I’ve always wanted to bake a butter cake but somehow, some butter cake recipes are to be dumped. (I’ve tried a few and most turned out either too dense or too dry. I simply can’t stand a dry butter cake!)
Nic loves butter cakes. He loves anything with butter. He’s such a butter fiend that we can stockpile butter in the freezer. Each time we shop in Jusco or Tesco, he’ll comment that butter wasn’t this pricey when he was a kid. Still he’ll buy at least 3 blocks of butter.
So when there’s a butter sale, we buy butter and keep them. (Anyway we shop infrequently too so having more butter than less is always good – since I have those mad moments when I’d decide to bake something, anything after dinner. I am fortunate I live in my own home and no one can tell me I can’t bake at 11pm. My sis who lives at home with my parents sometimes get the nags when she starts having that itch to bake at 11pm.)
And so, butter tales aside, I’ve finally found a butter cake recipe I can live with.
I am not sure where I got this from as I often trawl blogs and websites for recipes – and these days with Pinterest (yup I am on Pinterest too), it’s a lot easier as everyone shares delicious finds.
The cake got the nod from Nic. Actually I’ve reduced the sugar – we normally take less sugar in our cakes if I can help it.

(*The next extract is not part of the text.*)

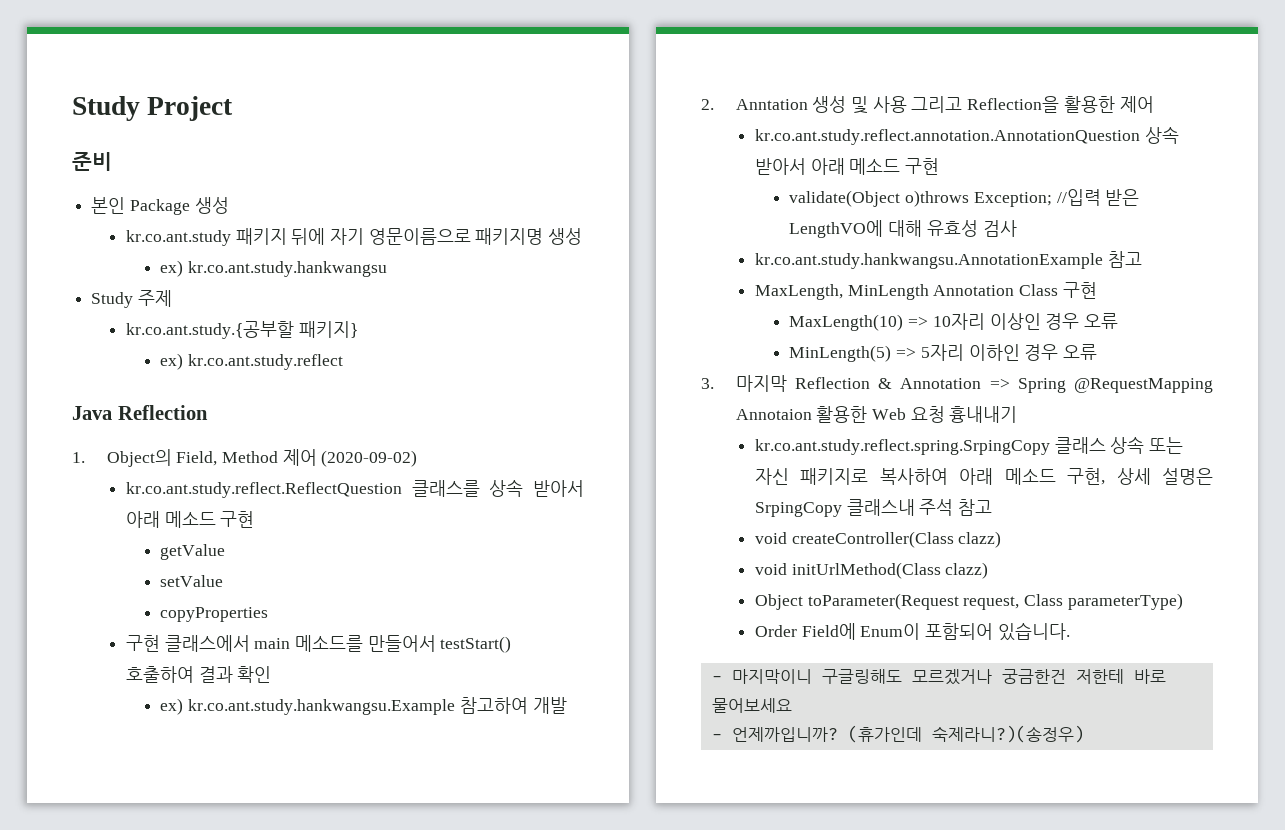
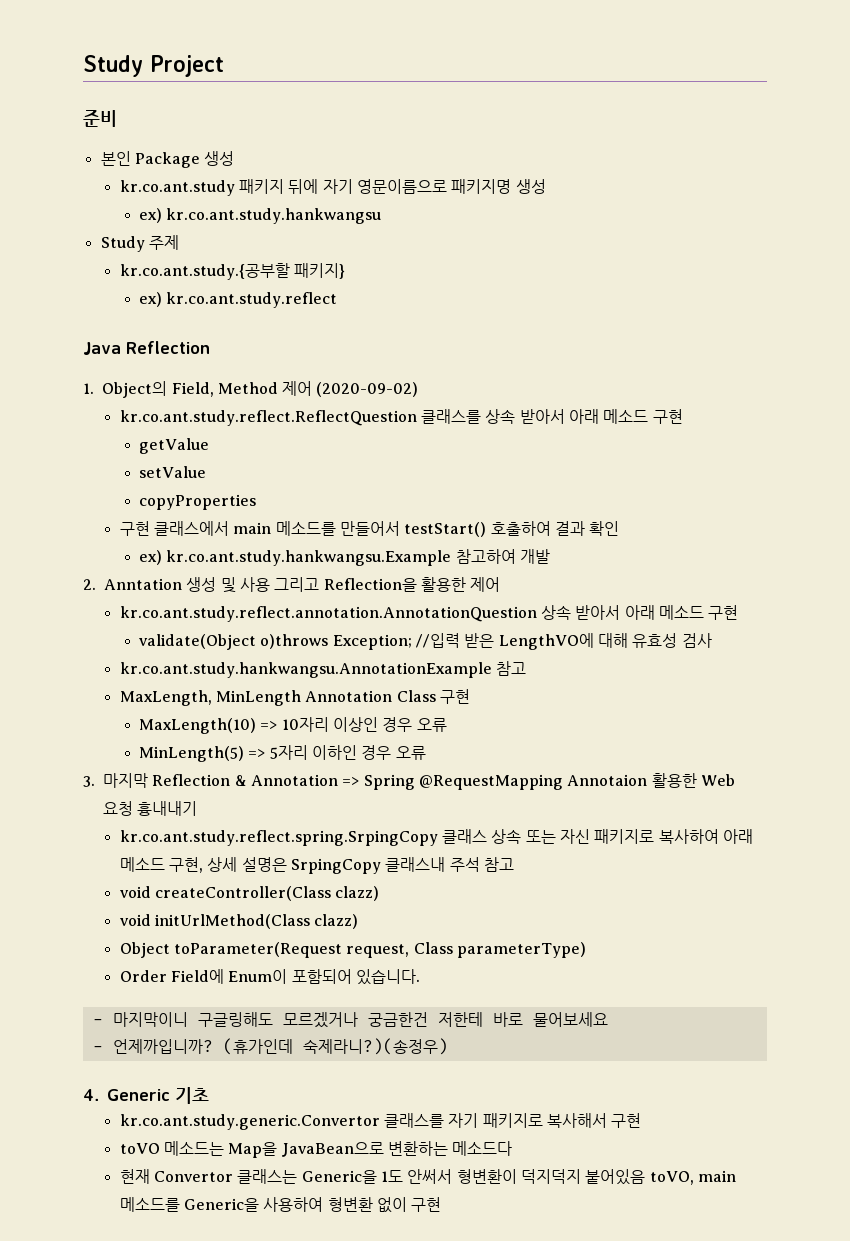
(1084, 734) none -> [83,1087,209,1104] [119,1113,642,1130] [119,1141,513,1158] [119,1169,736,1185] [119,1197,442,1213] // 4. Generic 기초 // kr.co.ant.study.generic.Convertor 클래스를 자기 패키지로 복사해서 구현 // toVO 메소드는 Map을 JavaBean으로 변환하는 메소드다 // 현재 Convertor 클래스는 Generic을 1도 안써서 형변환이 덕지덕지 붙어있음 toVO, main 메소드를 Generic을 사용하여 형변환 없이 구현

Then, two weeks ago, I went home to Banting to celebrate my Dad’s 70th birthday. It was a family affair – just my sisters, parents and my nephew and niece.

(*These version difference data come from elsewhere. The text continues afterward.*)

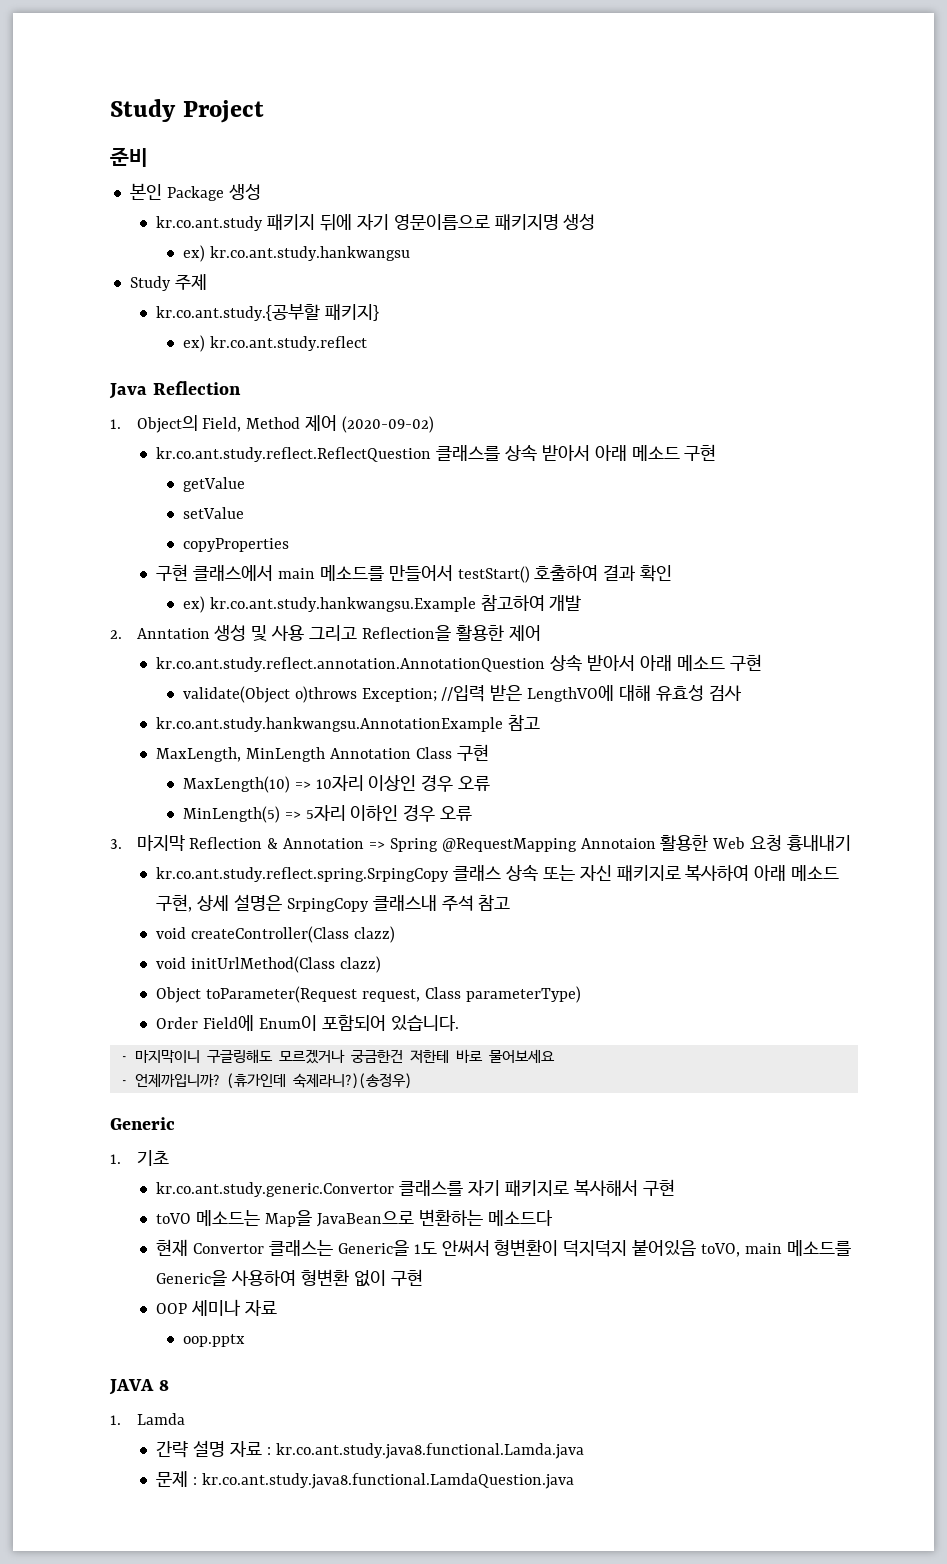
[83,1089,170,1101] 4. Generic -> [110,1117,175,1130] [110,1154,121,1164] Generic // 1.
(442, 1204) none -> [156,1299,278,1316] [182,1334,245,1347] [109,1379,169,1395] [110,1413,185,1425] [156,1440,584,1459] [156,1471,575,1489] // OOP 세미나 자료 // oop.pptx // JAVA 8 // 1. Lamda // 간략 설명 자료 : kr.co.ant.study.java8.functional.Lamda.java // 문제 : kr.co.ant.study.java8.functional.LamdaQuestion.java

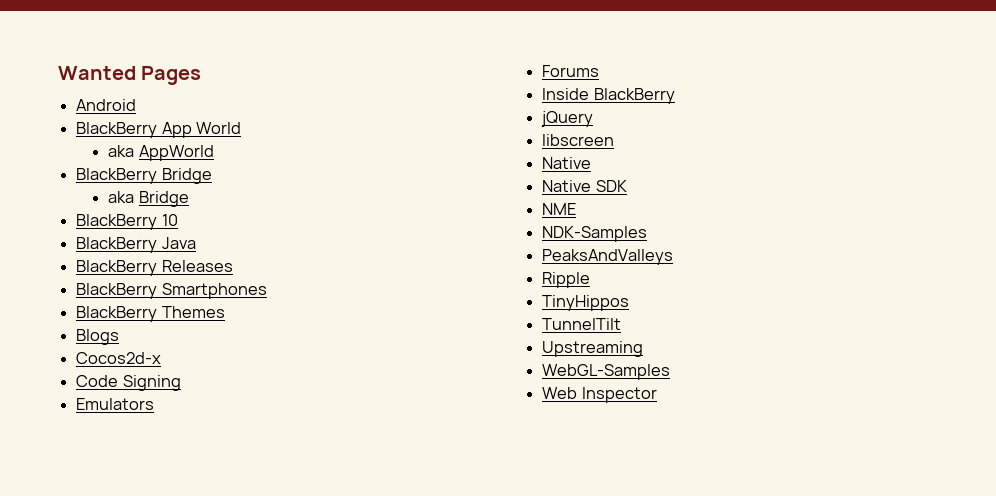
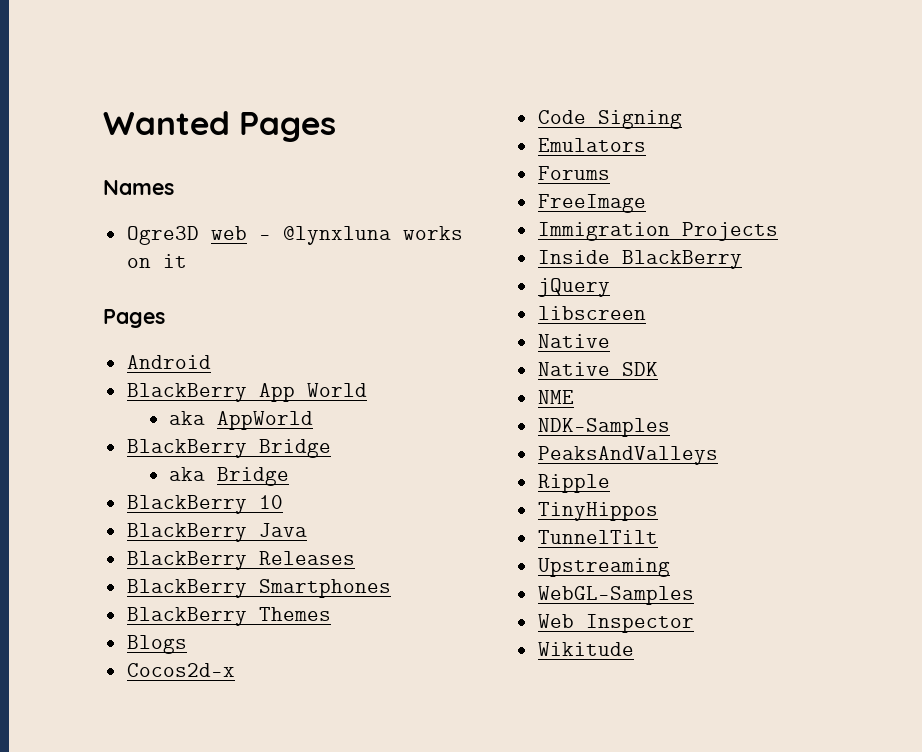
(202, 75) none -> [103,180,174,195] [126,226,463,245] [126,254,187,268] [103,309,165,328] // Names // Ogre3D web - @lynxluna works on it // Pages
(600, 71) none -> [537,194,646,213] [537,222,778,241] // FreeImage // Immigration Projects
(657, 395) none -> [537,642,634,657] // Wikitude

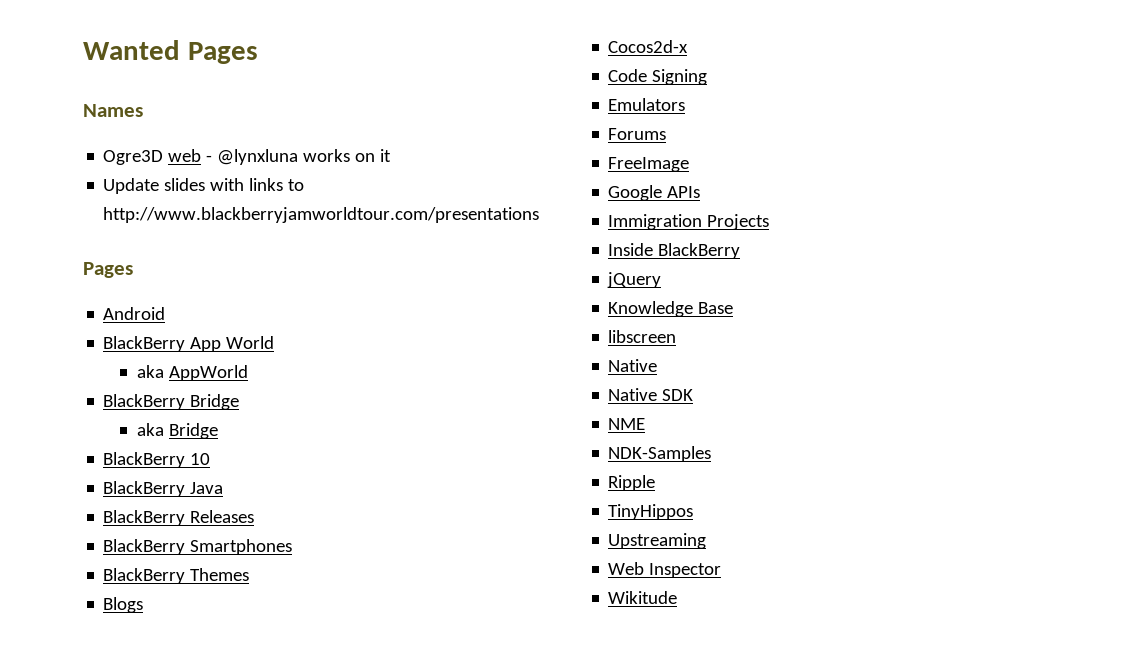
(187, 261) none -> [103,178,305,194] [103,207,540,223] // Update slides with links to http://www.blackberryjamworldtour.com/presentations
(646, 203) none -> [608,185,701,201] // Google APIs
(610, 287) none -> [608,301,734,317] // Knowledge Base
[537,446,718,465] // PeaksAndValleys -> (712, 454) none
[537,530,658,544] // TunnelTilt -> (694, 512) none
[537,586,694,605] // WebGL-Samples -> (707, 541) none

Back home, my sister introduced me to yet another butter cake recipe. This one, Mei says, was so scrumptious that her 9 year old son ate it all! Now my nephew is one picky boy. He’s mostly vegetarian because he can’t stand chicken or fish or anything weird (our regular food is weird to him). He can eat chicken rice without the chicken. He loves KFC cheesy wedges but that’s about all he really likes. So if he eats up most if not all of a butter cake my sis makes, it must have been really superb.

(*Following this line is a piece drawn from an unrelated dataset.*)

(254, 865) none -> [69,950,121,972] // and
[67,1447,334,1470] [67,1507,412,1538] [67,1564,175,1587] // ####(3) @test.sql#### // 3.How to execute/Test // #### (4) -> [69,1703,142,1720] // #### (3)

So Mei taught me the butter cake recipe which she obtained from a very dog-eared copy of Amy Beh’s recipe book.
This cake turned out wonderfully well. It was supremely light and tasted almost like a moist Japanese cheesecake. It had a bounce (which my first butter cake didn’t have) as a result of having meringue folded into the cake. It was a keeper and a winner. And this is one cake you can whip up quickly too.
I didn’t take photos of this moist and light butter cake as we were all so busy eating it! Promise to post when I next bake it which should be in the next few days as I am dying to eat this lovely butter cake again.
OK, now onwards to the recipe.
Butter Cake One
(this recipe is the denser butter cake recipe, the one I first made)
- 250 gm butter
- 150 gm castor sugar (originally was 200 gm but I never liked overly sweet cakes so I reduced it)
- 250 gm self raising flour
- 4 eggs
- 1/2 tsp soda bicarbonate
- 1/2 tsp orange essence (added to eggs)
- 1 tbsp condensed milk mixed with 6 tbsp hot water
1. Preheat oven (180C) and grease a square tin. (I am normally rather lazy and just grease and lightly flour the tin. This method works just as well as the parchment paper. Plus I don’t waste paper.)
2. Beat butter and sugar till fluffy.
3. Add eggs one at a time. Fold in flour and soda bicarbonate.
4. Stir in milk to combine.
5. Pour into tin and bake for 25-30 mins depending on your oven.
Butter Cake Two
(this is the lighter, fluffier butter cake that my sis made)
- 250 gm butter
- 100 gm castor sugar
- 5 egg yolks
- Rind of 1 lemon
- 1 tsp vanilla essence
- 150 gm self-raising flour sifted with 1 tsp salt
- 5 egg whites + 25 gm castor sugar (beat till stiff peaks form – or a meringue, as it’s called)
1. Beat castor sugar and butter until fluffy.
2. Add egg yolks one at a time and continue beating.
3. Add lemon rind and vanilla.
4. Fold in flour followed by meringue.
5. Pour into a greased and lined 20cm pan and bake in a preheated oven for 25- 30 minutes or until cake is done.